Just like that, she was asleep.
“Sarah? Ms. Whitmore?”
She snorted and shifted in her sleep. The mystery deepened. The woman was staying at the inn, drove a rental car and apparently taught first grade.
He knew teachers weren’t paid nearly enough. Maybe she had picked up extra work during the school break, but that didn’t explain the inn or the rental car.
His cell phone rang just as he pulled into the long, winding lane that led from the main road to the ranch house. “Ridge Bowman,” he answered.
“Oh, Mr. Bowman,” the flustered voice on the other end of the line exclaimed. “This is Terri McCall from Happy House Cleaners in Jackson. There’s been a terrible mix-up. I’m so sorry! You would not believe the day we’ve had here.”
He glanced at the woman sleeping on the bench seat beside him. “Mine hasn’t been exactly a walk in the park, either.”
“It’s been chaos from the moment I walked in this morning.
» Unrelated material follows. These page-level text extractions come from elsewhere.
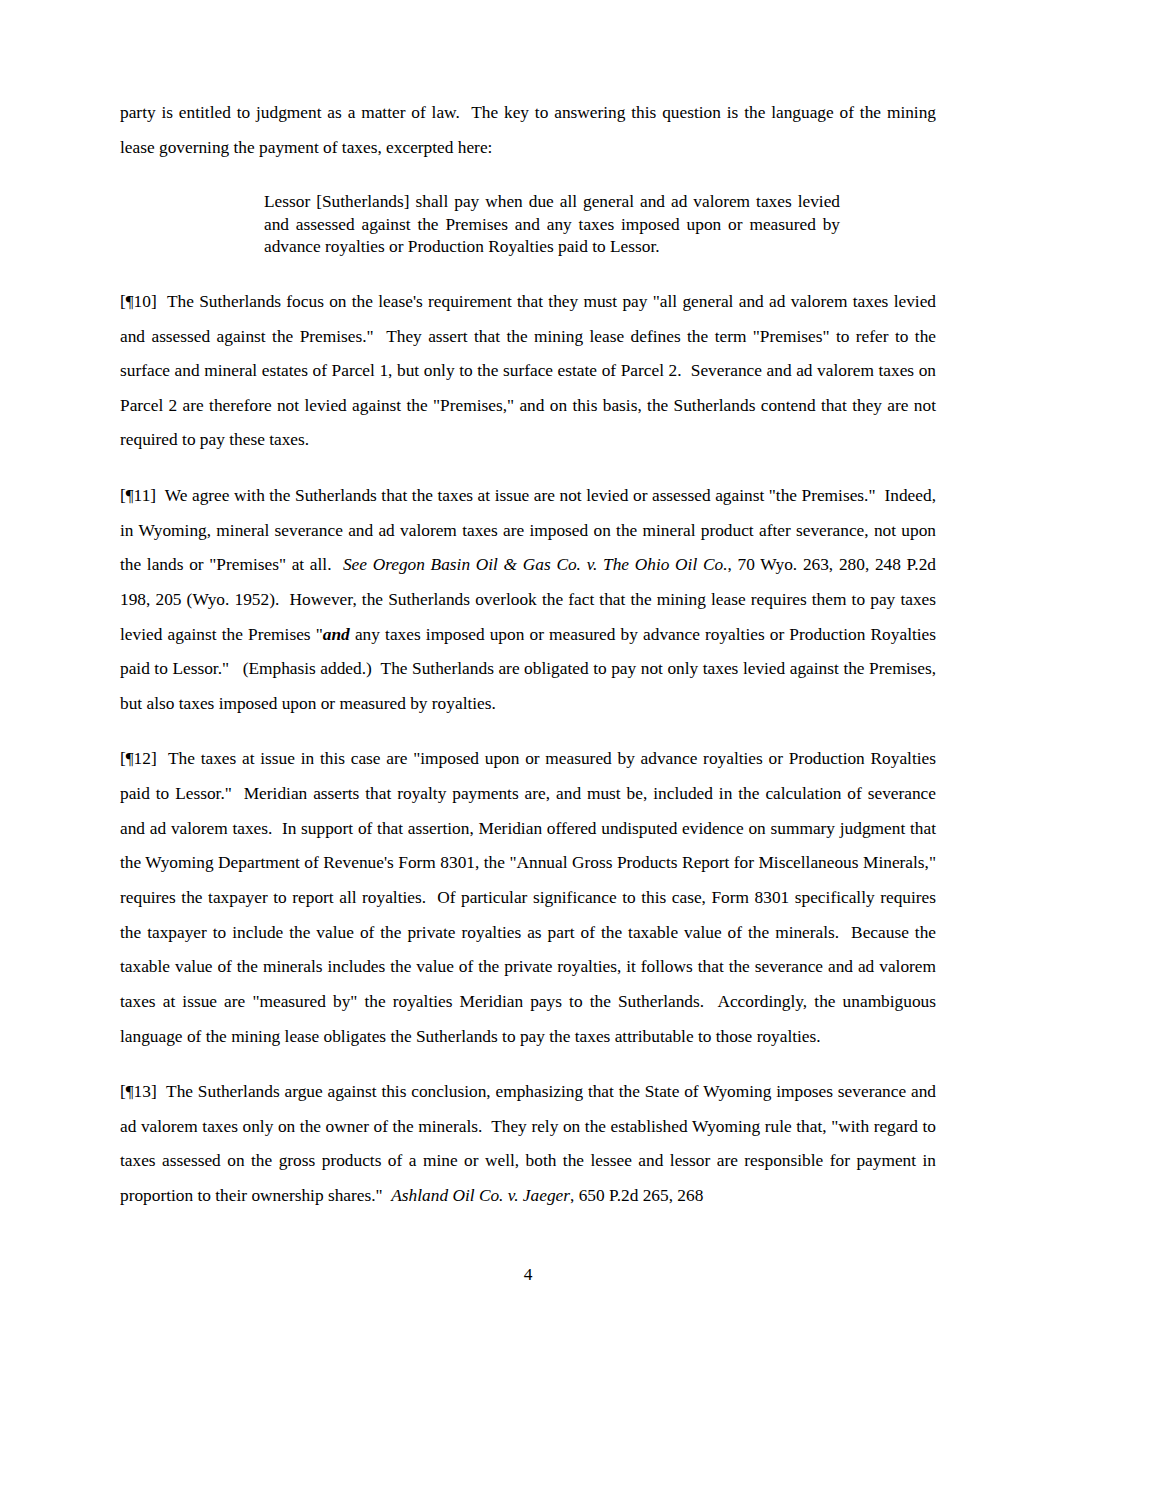party is entitled to judgment as a matter of law. The key to answering this question is the language of the mining lease governing the payment of taxes, excerpted here:
Lessor [Sutherlands] shall pay when due all general and ad valorem taxes levied and assessed against the Premises and any taxes imposed upon or measured by advance royalties or Production Royalties paid to Lessor.
[¶10] The Sutherlands focus on the lease's requirement that they must pay "all general and ad valorem taxes levied and assessed against the Premises." They assert that the mining lease defines the term "Premises" to refer to the surface and mineral estates of Parcel 1, but only to the surface estate of Parcel 2. Severance and ad valorem taxes on Parcel 2 are therefore not levied against the "Premises," and on this basis, the Sutherlands contend that they are not required to pay these taxes.
[¶11] We agree with the Sutherlands that the taxes at issue are not levied or assessed against "the Premises." Indeed, in Wyoming, mineral severance and ad valorem taxes are imposed on the mineral product after severance, not upon the lands or "Premises" at all. See Oregon Basin Oil & Gas Co. v. The Ohio Oil Co., 70 Wyo. 263, 280, 248 P.2d 198, 205 (Wyo. 1952). However, the Sutherlands overlook the fact that the mining lease requires them to pay taxes levied against the Premises "and any taxes imposed upon or measured by advance royalties or Production Royalties paid to Lessor." (Emphasis added.) The Sutherlands are obligated to pay not only taxes levied against the Premises, but also taxes imposed upon or measured by royalties.
[¶12] The taxes at issue in this case are "imposed upon or measured by advance royalties or Production Royalties paid to Lessor." Meridian asserts that royalty payments are, and must be, included in the calculation of severance and ad valorem taxes. In support of that assertion, Meridian offered undisputed evidence on summary judgment that the Wyoming Department of Revenue's Form 8301, the "Annual Gross Products Report for Miscellaneous Minerals," requires the taxpayer to report all royalties. Of particular significance to this case, Form 8301 specifically requires the taxpayer to include the value of the private royalties as part of the taxable value of the minerals. Because the taxable value of the minerals includes the value of the private royalties, it follows that the severance and ad valorem taxes at issue are "measured by" the royalties Meridian pays to the Sutherlands. Accordingly, the unambiguous language of the mining lease obligates the Sutherlands to pay the taxes attributable to those royalties.
[¶13] The Sutherlands argue against this conclusion, emphasizing that the State of Wyoming imposes severance and ad valorem taxes only on the owner of the minerals. They rely on the established Wyoming rule that, "with regard to taxes assessed on the gross products of a mine or well, both the lessee and lessor are responsible for payment in proportion to their ownership shares." Ashland Oil Co. v. Jaeger, 650 P.2d 265, 268
4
Our power was knocked out in the night and we’re only just getting back up. Meantime, all the computers were down. I just saw your name on my caller ID and realized we had your dates wrong, so I’ve been scrambling to find someone else. I had you down for party cleanup tomorrow. I’m so sorry. I’m sending someone right now. She should be there within the hour, I promise, and we’ll have you sorted out.”